Re: Example of expression bias?

From: Bob Badour <bbadour_at_pei.sympatico.ca>
Date: Tue, 20 Jun 2006 20:45:08 GMT
Message-ID: <o7Zlg.103$pu3.1727_at_ursa-nb00s0.nbnet.nb.ca>


Tony D wrote:

> Cimode wrote:
>

>>I meant nothingness.

>
> Then be more careful with your method of expression. But your method of
> expression is quite obviously the least of your problems ...
>
>>Usefulness does not determine soundness.

Ironically, the crank apparently concluded I was a fraud for noting that the difference between a valid argument and a sound argument depends on the truth of the premises. Perhaps, he should expand his wikipeducation to include propositional logic, modus ponens and modus tollens.

> And quite obviously, you haven't bothered to read anything about the
> lambda calculus; it pre-dates electronic computers and programming as
> it is currently known. It is a formalism for describing and discussing
> computable functions. It is provable (and was, as part of the
> Church-Turing Thesis - look it up) that any computable function can be
> described in terms of the lambda calculus. If you still need a proof of
> soundness, disengage your bile ducts and start doing some reading.

And that too. (One wonders whether he realises that Church-Turing has nothing to do with cathedrals and bus trips.)

>>It is not because FP or OO
>>mechanisms can be helpful at implementation that they represent a sound
>>fundation to build on...Implementations should be determined according
>>to sound logical fundation.

>
> And as I've told you on a few occasions now, there is no sounder basis
> than the lambda calculus for describing and reasoning about computable
> functions.
>
>
>>In data management RM is pure succesfully
>>applied mathematics.  Only indepth comprehension of RM concepts can
>>allow to evaluate validity of a possible implementation model.

>
> You have gone off the deep end now. Sadly, you're not even in the
> correct swimming pool.
>
>
>>FP or OO are not even models they are mechanisms...I do not see how a
>>mechanism can be succeful in anything if it does not rely from an
>>implementation model, which itself derives from RM...  The rest is
>>repetition...

>
> Yes, you are very repetitious, both in your language and your ability
> to completely miss the point. Would you care to go back and read where
> this started from (that is: a question about where Erwin could find out
> about higher order functions) ?

Ironically, in the sense that FP and RM are both formalisms, one could argue they are both models. I suspect Church would have called his a functional model as opposed to Codd's logical model.

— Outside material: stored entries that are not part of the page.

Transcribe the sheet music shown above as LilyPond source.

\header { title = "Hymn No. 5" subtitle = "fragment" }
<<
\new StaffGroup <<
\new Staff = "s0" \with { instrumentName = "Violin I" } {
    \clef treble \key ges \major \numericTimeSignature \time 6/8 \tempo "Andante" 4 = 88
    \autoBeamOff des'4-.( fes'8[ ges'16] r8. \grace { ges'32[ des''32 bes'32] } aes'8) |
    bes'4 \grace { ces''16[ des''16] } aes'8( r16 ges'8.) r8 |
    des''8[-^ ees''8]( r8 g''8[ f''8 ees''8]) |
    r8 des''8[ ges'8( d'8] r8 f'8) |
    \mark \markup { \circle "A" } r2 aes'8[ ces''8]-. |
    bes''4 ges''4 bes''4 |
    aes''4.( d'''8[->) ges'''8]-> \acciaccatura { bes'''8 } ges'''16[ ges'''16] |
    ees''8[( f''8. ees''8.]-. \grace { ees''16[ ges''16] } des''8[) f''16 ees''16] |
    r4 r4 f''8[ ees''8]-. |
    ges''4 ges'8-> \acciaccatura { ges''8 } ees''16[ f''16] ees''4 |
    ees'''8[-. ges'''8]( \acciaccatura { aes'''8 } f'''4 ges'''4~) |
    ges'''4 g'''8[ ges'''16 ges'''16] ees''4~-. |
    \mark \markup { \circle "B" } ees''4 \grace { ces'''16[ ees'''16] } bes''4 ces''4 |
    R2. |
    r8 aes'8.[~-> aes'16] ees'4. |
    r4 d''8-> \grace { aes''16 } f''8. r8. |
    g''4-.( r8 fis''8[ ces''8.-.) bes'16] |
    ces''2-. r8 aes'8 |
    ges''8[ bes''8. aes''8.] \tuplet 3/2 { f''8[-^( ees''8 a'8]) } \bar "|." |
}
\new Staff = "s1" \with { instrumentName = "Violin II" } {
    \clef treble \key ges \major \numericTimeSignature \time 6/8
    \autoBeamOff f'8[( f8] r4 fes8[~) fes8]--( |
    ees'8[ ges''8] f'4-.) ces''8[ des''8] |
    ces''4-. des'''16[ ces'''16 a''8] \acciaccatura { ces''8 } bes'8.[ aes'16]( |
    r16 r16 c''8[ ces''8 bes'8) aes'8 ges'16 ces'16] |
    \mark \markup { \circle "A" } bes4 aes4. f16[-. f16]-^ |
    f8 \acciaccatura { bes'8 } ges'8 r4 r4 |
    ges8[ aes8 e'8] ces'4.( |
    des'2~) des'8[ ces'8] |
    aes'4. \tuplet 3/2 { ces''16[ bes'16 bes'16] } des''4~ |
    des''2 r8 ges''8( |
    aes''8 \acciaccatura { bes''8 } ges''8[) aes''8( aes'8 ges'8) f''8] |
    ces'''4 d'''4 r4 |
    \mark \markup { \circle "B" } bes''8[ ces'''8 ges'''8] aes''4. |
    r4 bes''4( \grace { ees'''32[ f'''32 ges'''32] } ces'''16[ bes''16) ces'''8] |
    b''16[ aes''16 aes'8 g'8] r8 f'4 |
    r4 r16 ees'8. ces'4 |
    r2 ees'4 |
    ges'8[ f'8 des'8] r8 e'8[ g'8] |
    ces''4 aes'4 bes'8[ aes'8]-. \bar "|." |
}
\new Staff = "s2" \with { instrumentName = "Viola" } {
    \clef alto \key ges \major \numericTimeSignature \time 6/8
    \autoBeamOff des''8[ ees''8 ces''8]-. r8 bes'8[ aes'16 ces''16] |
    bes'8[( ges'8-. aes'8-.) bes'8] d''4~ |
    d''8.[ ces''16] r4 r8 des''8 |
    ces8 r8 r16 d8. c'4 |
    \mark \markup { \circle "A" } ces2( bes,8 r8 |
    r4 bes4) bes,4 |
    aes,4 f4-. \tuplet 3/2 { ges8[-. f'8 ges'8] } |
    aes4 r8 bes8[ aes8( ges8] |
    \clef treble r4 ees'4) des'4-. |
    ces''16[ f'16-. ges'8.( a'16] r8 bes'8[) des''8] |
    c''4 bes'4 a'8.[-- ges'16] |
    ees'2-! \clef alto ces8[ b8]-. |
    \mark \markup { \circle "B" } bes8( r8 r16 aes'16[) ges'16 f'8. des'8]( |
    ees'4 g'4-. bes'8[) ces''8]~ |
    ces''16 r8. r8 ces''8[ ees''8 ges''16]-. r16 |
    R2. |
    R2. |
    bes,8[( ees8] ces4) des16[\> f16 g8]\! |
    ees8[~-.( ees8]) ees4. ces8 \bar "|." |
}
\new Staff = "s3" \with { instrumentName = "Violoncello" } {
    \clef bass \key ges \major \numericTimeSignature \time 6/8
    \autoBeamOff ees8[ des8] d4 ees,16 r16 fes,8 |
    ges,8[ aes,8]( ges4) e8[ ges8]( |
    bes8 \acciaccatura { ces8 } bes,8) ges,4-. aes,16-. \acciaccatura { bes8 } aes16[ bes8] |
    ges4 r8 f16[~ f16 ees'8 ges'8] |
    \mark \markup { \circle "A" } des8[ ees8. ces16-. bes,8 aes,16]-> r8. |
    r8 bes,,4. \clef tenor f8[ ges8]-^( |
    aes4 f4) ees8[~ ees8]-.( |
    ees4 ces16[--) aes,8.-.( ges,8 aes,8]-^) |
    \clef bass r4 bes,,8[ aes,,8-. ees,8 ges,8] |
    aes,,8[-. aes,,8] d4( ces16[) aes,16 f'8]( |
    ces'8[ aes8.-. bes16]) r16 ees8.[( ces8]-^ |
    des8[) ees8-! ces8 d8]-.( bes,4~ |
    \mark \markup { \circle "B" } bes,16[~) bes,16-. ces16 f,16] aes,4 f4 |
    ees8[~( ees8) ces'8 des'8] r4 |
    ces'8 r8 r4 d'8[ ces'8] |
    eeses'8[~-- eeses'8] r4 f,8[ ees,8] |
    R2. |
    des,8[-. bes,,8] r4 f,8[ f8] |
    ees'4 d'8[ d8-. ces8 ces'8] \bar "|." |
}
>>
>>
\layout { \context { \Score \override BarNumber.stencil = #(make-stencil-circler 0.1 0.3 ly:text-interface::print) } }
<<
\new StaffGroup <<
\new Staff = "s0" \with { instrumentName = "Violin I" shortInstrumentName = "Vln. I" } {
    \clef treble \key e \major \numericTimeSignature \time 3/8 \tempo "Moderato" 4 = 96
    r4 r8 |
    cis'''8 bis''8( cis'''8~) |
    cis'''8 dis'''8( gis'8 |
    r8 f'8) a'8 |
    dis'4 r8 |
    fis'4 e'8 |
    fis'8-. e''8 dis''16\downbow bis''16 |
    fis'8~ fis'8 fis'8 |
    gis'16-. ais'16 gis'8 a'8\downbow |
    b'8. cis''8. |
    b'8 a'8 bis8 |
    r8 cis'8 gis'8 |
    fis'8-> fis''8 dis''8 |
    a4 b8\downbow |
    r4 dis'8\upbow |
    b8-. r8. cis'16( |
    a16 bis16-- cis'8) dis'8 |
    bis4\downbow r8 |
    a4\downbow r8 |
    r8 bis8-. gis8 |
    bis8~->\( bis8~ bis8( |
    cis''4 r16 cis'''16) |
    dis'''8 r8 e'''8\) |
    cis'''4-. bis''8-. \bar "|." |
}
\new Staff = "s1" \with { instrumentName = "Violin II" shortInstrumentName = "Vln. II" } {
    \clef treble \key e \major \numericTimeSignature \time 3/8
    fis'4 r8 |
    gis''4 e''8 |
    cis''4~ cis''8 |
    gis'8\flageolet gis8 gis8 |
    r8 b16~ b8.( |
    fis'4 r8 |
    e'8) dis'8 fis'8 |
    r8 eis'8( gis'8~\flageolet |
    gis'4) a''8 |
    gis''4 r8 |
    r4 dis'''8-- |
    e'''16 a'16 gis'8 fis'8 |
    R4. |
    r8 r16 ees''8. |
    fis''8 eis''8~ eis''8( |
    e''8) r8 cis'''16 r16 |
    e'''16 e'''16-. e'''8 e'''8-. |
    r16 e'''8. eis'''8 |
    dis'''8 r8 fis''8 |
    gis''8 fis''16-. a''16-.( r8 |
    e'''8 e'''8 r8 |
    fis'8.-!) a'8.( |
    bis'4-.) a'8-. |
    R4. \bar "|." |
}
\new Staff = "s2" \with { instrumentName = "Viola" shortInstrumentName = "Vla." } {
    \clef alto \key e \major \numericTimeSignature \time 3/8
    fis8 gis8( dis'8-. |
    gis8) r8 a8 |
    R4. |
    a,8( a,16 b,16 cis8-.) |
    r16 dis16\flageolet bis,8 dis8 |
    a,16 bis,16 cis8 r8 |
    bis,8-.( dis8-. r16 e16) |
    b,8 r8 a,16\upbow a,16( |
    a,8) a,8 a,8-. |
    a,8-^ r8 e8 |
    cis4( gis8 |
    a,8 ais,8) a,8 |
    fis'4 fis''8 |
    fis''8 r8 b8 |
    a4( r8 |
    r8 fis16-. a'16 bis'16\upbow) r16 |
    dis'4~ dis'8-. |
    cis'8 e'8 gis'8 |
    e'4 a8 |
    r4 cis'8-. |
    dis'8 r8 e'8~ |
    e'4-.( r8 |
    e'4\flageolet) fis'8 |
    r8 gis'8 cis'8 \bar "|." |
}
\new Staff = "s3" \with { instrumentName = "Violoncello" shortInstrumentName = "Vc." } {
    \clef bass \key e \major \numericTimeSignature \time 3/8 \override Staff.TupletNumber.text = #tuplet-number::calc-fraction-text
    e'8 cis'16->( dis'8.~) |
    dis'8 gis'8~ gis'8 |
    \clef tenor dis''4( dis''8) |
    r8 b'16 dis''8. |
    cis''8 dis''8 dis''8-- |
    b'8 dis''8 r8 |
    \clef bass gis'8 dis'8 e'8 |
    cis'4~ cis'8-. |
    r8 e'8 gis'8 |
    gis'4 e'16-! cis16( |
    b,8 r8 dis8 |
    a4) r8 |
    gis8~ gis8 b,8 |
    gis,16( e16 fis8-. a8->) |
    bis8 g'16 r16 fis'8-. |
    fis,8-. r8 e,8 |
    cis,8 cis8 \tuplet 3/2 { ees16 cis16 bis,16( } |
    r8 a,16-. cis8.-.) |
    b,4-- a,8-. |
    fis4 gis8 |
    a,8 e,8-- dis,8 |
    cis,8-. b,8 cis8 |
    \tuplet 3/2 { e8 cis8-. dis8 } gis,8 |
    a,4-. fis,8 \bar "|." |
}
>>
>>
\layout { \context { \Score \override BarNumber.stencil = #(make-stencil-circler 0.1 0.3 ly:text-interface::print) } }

Regardless, they are both formalisms and both direct applications of mathematics as near as I can tell.

>>If I have stated that FP is irrelevant it is because I have already
>>discussed and wasted time with it...

>
> It's only irrelevant and a waste of time because you have grabbed the
> wrong end of the stick and are shaking it with vigour.

LOL

>>No sound logical model has been
>>defined for *undecideability* computing (while at it while not evoque
>>quantic computing!) and even if there was one it would not be relevant
>>to data management.   Only RM has been defined specifically in such
>>direction.

>
> The mention of undecideability was with regard to one of the
> fundamental issues of computability theory. Maybe if you'd bothered
> reading rather jumping off the deep end you would have known that.

I would recommend Sipser instead of the Wikipedia though.

>>The reason why you still advocate such nonsense is because you do not
>>understand sufficiently the difference between SQL and RM.
>>Understanding better RM can only help you make sense of what I am
>>stating.

>
> What on *earth* has SQL got to do with this ? You have now wandered off
> into total irrelevance.

One wonders when he ever wandered out of it in the first place.

>>Should read...
>>Somebody who believes that programming which is an implementation could
>>define a computing abstract foundation such as RM is simply delluding
>>himself.

>
> If this means what I think it means (and it's a stretch), then it would
> be both correct and irrelevant to the topic under discussion.